Vancouver Art Gallery
The proposal for the new Vancouver Art Gallery has both high and low components. The low addresses human scale and street life, whilst the high offers public visibility within the vertically dominated Downtown Peninsula.
The building contains entrances to a public courtyard from four surrounding streets – an urban space for museum-goers and the public alike. The cantilevered roofs of the one-story structure, and the main building rising above the courtyard, offer ample covered outdoor space for the mild but wet Vancouver winters.
Exhibition galleries, the research Resource Centre, library services and artist archives, a café and the gallery store are situated around the courtyard, also accessible from the street.

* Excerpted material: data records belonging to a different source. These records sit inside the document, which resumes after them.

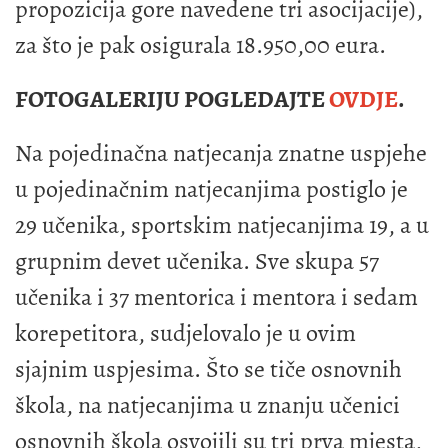
propozicija gore navedene tri asocijacije),
za što je pak osigurala 18.950,00 eura.
FOTOGALERIJU POGLEDAJTE
OVDJE
.
Na pojedinačna natjecanja znatne uspjehe
u pojedinačnim natjecanjima postiglo je
29 učenika, sportskim natjecanjima 19, a u
grupnim devet učenika. Sve skupa 57
učenika i 37 mentorica i mentora i sedam
korepetitora, sudjelovalo je u ovim
sjajnim uspjesima. Što se tiče osnovnih
škola, na natjecanjima u znanju učenici
osnovnih škola osvojili su tri prva mjesta,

Two densely planted sunken gardens bring nature and light into the lobby and the galleries. Some double-height galleries rise up to street level, affording views into the art spaces from the street.

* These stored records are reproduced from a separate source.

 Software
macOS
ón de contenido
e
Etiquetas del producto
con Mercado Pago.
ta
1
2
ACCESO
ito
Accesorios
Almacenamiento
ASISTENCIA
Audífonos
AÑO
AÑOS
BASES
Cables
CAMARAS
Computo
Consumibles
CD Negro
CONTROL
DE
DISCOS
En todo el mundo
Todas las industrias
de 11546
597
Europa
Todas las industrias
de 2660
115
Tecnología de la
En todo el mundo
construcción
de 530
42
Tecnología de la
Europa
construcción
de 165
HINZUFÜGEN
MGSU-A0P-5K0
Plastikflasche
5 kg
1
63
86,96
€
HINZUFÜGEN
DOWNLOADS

The tall building rests on four cores, rising 40 feet above the courtyard; the vertical stack arrangement permits sunlight by minimizing the mass at the bottom and maximizing it in the middle.
The vertical gallery tower adds a public dimension to the Vancouver skyline due to its varied programming. The auditorium, large gallery suites, the public restaurant and the day to day work spaces are all housed in the vertical stack, activating the structure around the clock.

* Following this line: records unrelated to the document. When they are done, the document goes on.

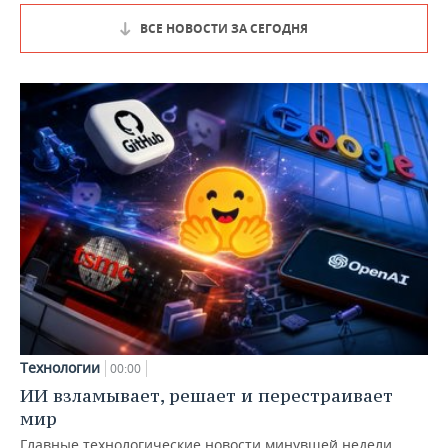
ВСЕ НОВОСТИ ЗА СЕГОДНЯ
Технологии
00:00
ИИ взламывает, решает и перестраивает
мир
Главные технологические новости минувшей недели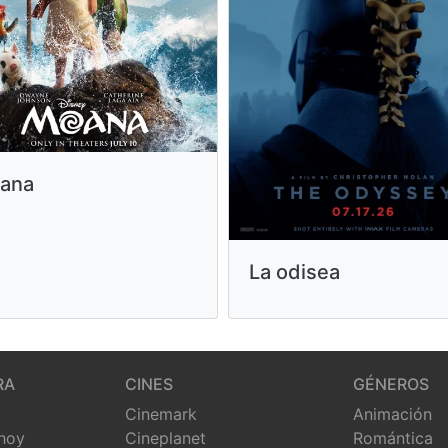
ana
La odisea
RA
CINES
GÉNEROS
Cinemark
Animación
 hoy
Cineplanet
Romántica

The lower two levels are mostly transparent, housing the auditorium, its lobby, and gallery offices. Above, in the center of the vertical structure, the building steps back forming a continuous terrace covered by a two-story cantilevered rectangular volume.
A variety of art spaces and education studios are distributed throughout the museum. All levels provide natural light and views to the courtyard, the neighborhood or the spectacular city landscape beyond.
The low building is a wooden structure; wooden beams, posts, boards, and window frames are all expressed and legible as individual wooden elements which give texture and provide a domestic quality, not usually associated with large institutional buildings.
Façades are finished in glass to withstand inclement weather. The glass skin also consists of identifiable elements: semi-circular curved glass elements, at the scale of large split wooden logs, are mounted side by side.
In the vertical dimension, the new Vancouver Art Gallery engages with the tall City of Glass. From the street, it offers a sense of human scale and warmth that often is lost in the rapid commercialization of the city.